George Gamow: One Two Three… Infinity

Here’s an oldie, not just for first being published in 1947 (see Wikipedia) but also for being one of the first science nonfiction books I ever read, back when I bought this copy in 1969.

(Seen here is the Bantam edition of April 1967, a reprint of the revised Viking edition of May 1961. Bantam’s is 340 pages.)

So I would have read this about the time I was in 9th grade and taking, what, high school algebra or geometry? This book doesn’t assume knowledge of those, and largely (but not entirely except in footnotes) avoids equations — just as Isaac Asimov’s popular science fiction, and essays in F&SF, did.

The main sections are about numbers; space, time & Einstein; microcosmos (chemistry and biology); and macrocosmos (cosmology).

It think it was the first section, about numbers, that especially struck me. The chapter “Big Numbers” is about the idea of infinity, how there is no highest number (if you can think of one, just add 1). Despite which, it turns out that there are different orders of infinity —  Aleph One, Aleph Two, and Aleph Three — that are not so to speak the same ‘size’. The first corresponds to numbers on an infinite line; the second to the number of irrational numbers. If you can’t, in principle, match the members of one infinity to the members of another, they’re different orders of infinity.

It’s the counter-intuitiveness that I loved, and how simple logical arguments can demonstrate that counter-intuitive things are true. (Never trust common sense.) Thus, it seems obvious that the number of *all* integers (1,2,3,4…) must be larger than the number of *even* integers (2,4,6,8…), because the former contains all the latter and that many more again. But no! You can easily imagine a pairing rule (1–>2, 2–>4, 3–>6, and so on) that aligns every member of the first to a single member in the second set, and vice versa. So they are the same order. But no such pairing can be imagined between the integers and the irrational numbers (like pi) with unending, unrepeating strings of digits past the decimal. So that’s Aleph Two. These kinds of comparison show that infinity is not a number.

The book goes on with much about mathematics and science that many adults (especially science fiction readers I might mention) absorb even if they’re not mathematicians or scientists: prime numbers, 3D coordinates, topology, atoms and their sizes, the periodic table, relativity, fission and fusion, entropy, absolute zero, randomness, cells, chromosomes, viruses, how we learned the shape of the Earth and the size of the universe, how the planets might have been formed, the main sequence of stars, the expanding universe.

A later key section (in terms of my own later interests) is chapter 10, “Expanding Horizons.” This is all about how and when people discovered, or determined, that the Earth is a sphere, how big it is, and far away the moon and sun are, and their relatives sizes. (There are some cute illustrations of “the world of the ancients,” with the land surrounding the Mediterranean Sea itself enclosed by an infinite ocean, and “an argument against the spherical shape of the Earth” in which all the water simply runs off the globe toward some universal downward. These ideas have not gone away.) And then successive ways of measuring distances: parallax, using the eyes, or naval devices, or the orbit of the Earth; then Cepheid variables and the discovery of the Milky Way and how large it is; and then of other galaxies and how far away they are.
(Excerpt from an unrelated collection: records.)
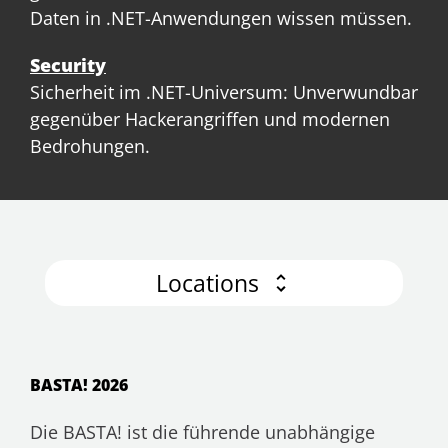
Daten in .NET-Anwendungen wissen müssen.
Security
Sicherheit im .NET-Universum: Unverwundbar
gegenüber Hackerangriffen und modernen
Bedrohungen.
Locations
BASTA! 2026
Die BASTA! ist die führende unabhängige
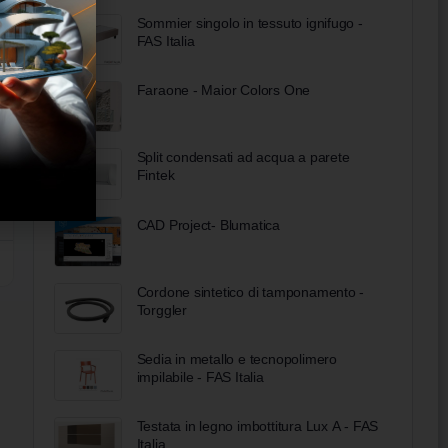
Sommier singolo in tessuto ignifugo -
FAS Italia
Faraone - Maior Colors One
Split condensati ad acqua a parete
Fintek
CAD Project- Blumatica
Cordone sintetico di tamponamento -
Torggler
Sedia in metallo e tecnopolimero
impilabile - FAS Italia
Testata in legno imbottitura Lux A - FAS
Italia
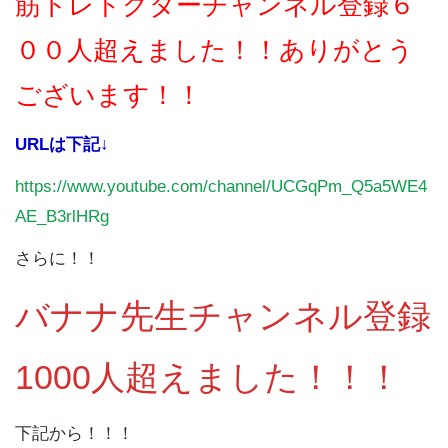
筋トレドクターチャンネル登録６
００
人超えました！！ありがとう
ございます！！
URLは下記↓
https://www.youtube.com/channel/UCGqPm_Q5a5WE4
AE_B3rlHRg
さらに！！
バナナ先生チャンネル登録
1000人超えました！！！
下記から！！！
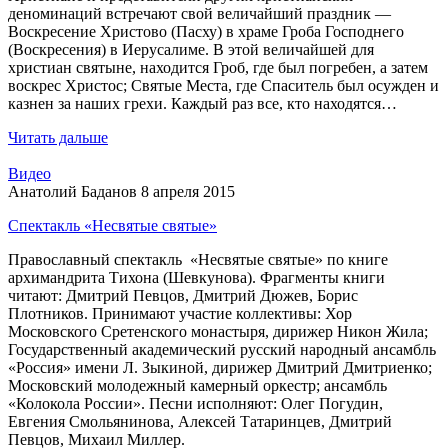
деноминаций встречают свой величайший праздник —
Воскресение Христово (Пасху) в храме Гроба Господнего
(Воскресения) в Иерусалиме. В этой величайшей для
христиан святыне, находится Гроб, где был погребен, а затем
воскрес Христос; Святые Места, где Спаситель был осужден и
казнен за наших грехи. Каждый раз все, кто находятся…
Читать дальше
Видео
Анатолий Баданов
8 апреля 2015
Спектакль «Несвятые святые»
Православный спектакль «Несвятые святые» по книге
архимандрита Тихона (Шевкунова). Фрагменты книги
читают: Дмитрий Певцов, Дмитрий Дюжев, Борис
Плотников. Принимают участие коллективы: Хор
Московского Сретенского монастыря, дирижер Никон Жила;
Государственный академический русский народный ансамбль
«Россия» имени Л. Зыкиной, дирижер Дмитрий Дмитриенко;
Московский молодежный камерный оркестр; ансамбль
«Колокола России». Песни исполняют: Олег Погудин,
Евгения Смольянинова, Алексей Татаринцев, Дмитрий
Певцов, Михаил Миллер.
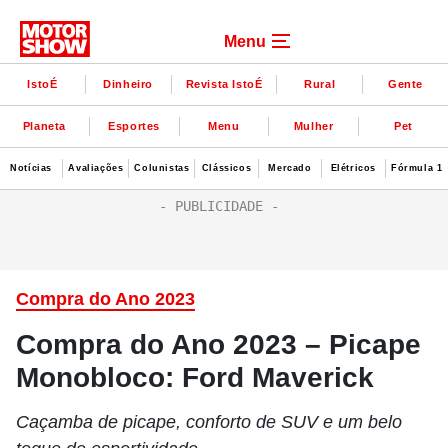
Menu
IstoÉ
Dinheiro
Revista IstoÉ
Rural
Gente
Planeta
Esportes
Menu
Mulher
Pet
Notícias
Avaliações
Colunistas
Clássicos
Mercado
Elétricos
Fórmula 1
Compra do Ano 2023
Compra do Ano 2023 – Picape
Monobloco: Ford Maverick
Caçamba de picape, conforto de SUV e um belo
And then the expansion of the universe via Hubble. And finally the question of whether the universe is infinite, or perhaps curved back on itself; open or closed, when Gamow wrote an open question.

Good stuff for a bright (though not extraordinary) 14-year-old, or lay adult willing to be educated beyond school. Of course this isn’t a book you’d read today to learn the basics of science. There’s no mention of everything learned in the past 60 years, beginning first and foremost with the structure of DNA and the idea of the Big Bang (though the first was established and the second in the air by this book’s second edition in 1961).

I note that Wikipedia’s entry for this book mentions Sean Carroll, Steven Pinker, and Neil deGrasse Tyson as being especially influenced by this book.

I see from Amazon that the book is still available, today, in a 1988 edition from Dover Books. A problem with keeping this book in print, aside from its datedness, is some of the author’s illustrations and diagrams. Figure 5 on page 15 of this Bantam edition (in the section of big numbers) is captioned “An African native and Prof. G. Cantor comparing the numbers beyond their counting ability.” The professor, white of course, is standing at a chalkboard covered with numbers; the African is sitting on the ground before a straw hut counting with stones. (I won’t photograph it.) Times change. But not the math, or the science.